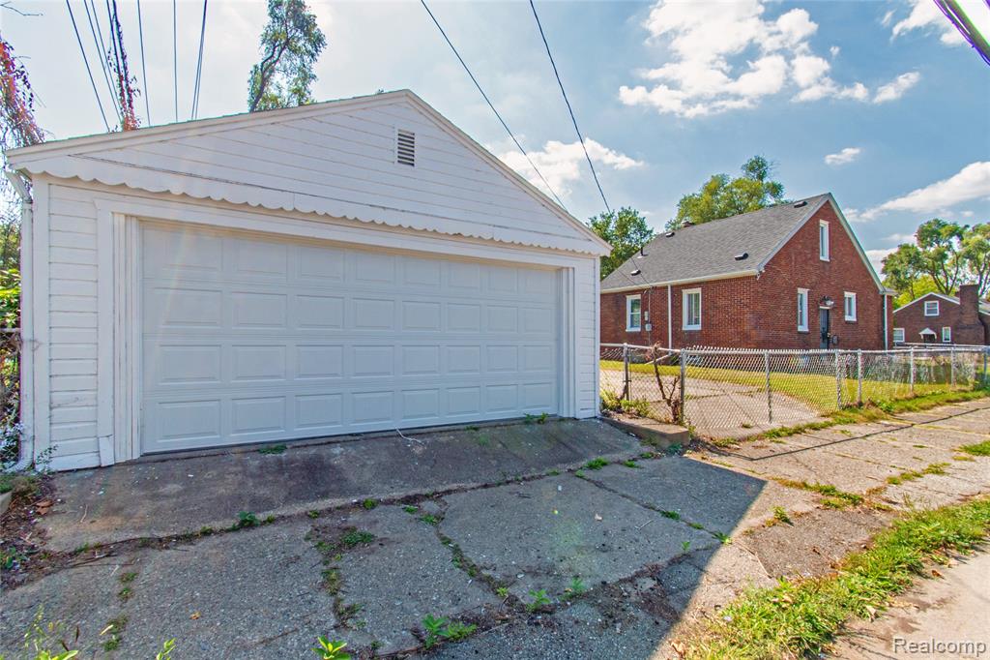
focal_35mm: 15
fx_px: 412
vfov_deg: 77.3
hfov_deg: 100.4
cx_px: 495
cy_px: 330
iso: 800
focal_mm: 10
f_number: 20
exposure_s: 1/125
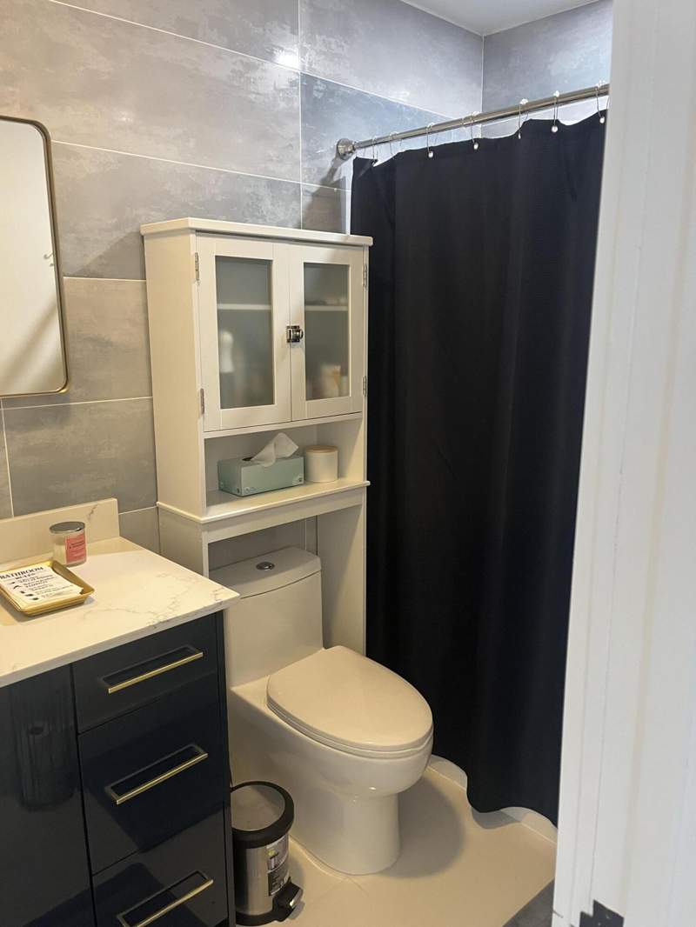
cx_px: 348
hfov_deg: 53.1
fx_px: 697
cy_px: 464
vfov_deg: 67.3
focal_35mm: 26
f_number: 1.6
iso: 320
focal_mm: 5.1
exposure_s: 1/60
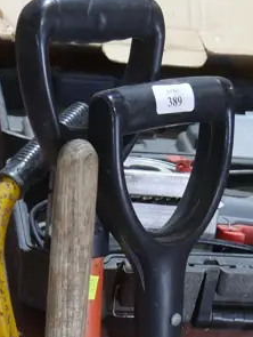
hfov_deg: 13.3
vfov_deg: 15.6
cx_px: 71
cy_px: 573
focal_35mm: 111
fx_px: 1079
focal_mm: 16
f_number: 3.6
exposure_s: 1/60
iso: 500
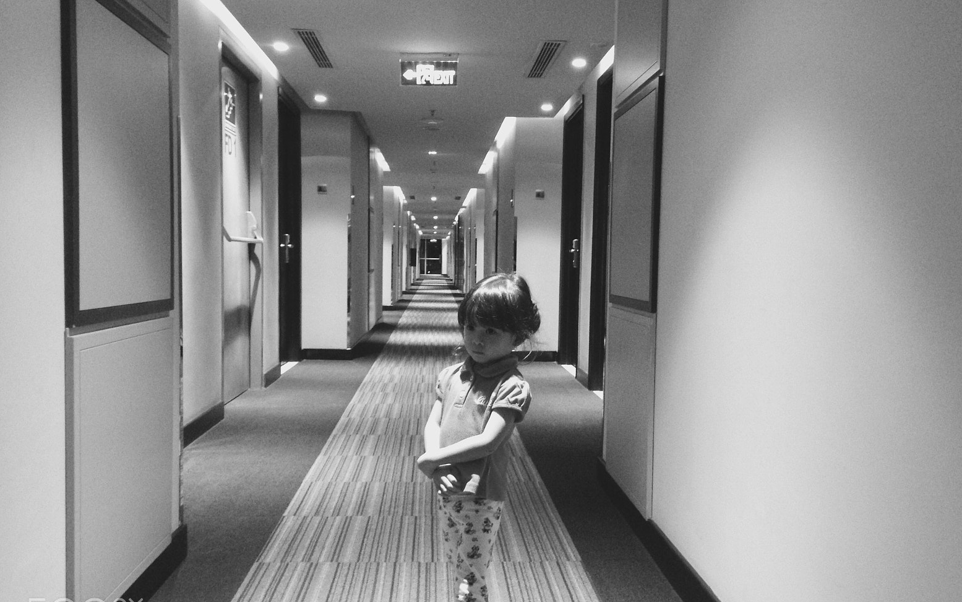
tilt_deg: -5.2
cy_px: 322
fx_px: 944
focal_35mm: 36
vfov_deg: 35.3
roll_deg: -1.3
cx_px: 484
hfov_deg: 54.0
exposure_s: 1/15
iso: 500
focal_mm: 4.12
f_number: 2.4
□ □ □ □ □ □ □
- _Activity_: Transcribe all the records above word for word, without their images.

- _The answer_:
focal_35mm: 15
fx_px: 412
vfov_deg: 77.3
hfov_deg: 100.4
cx_px: 495
cy_px: 330
iso: 800
focal_mm: 10
f_number: 20
exposure_s: 1/125
cx_px: 348
hfov_deg: 53.1
fx_px: 697
cy_px: 464
vfov_deg: 67.3
focal_35mm: 26
f_number: 1.6
iso: 320
focal_mm: 5.1
exposure_s: 1/60
hfov_deg: 13.3
vfov_deg: 15.6
cx_px: 71
cy_px: 573
focal_35mm: 111
fx_px: 1079
focal_mm: 16
f_number: 3.6
exposure_s: 1/60
iso: 500
tilt_deg: -5.2
cy_px: 322
fx_px: 944
focal_35mm: 36
vfov_deg: 35.3
roll_deg: -1.3
cx_px: 484
hfov_deg: 54.0
exposure_s: 1/15
iso: 500
focal_mm: 4.12
f_number: 2.4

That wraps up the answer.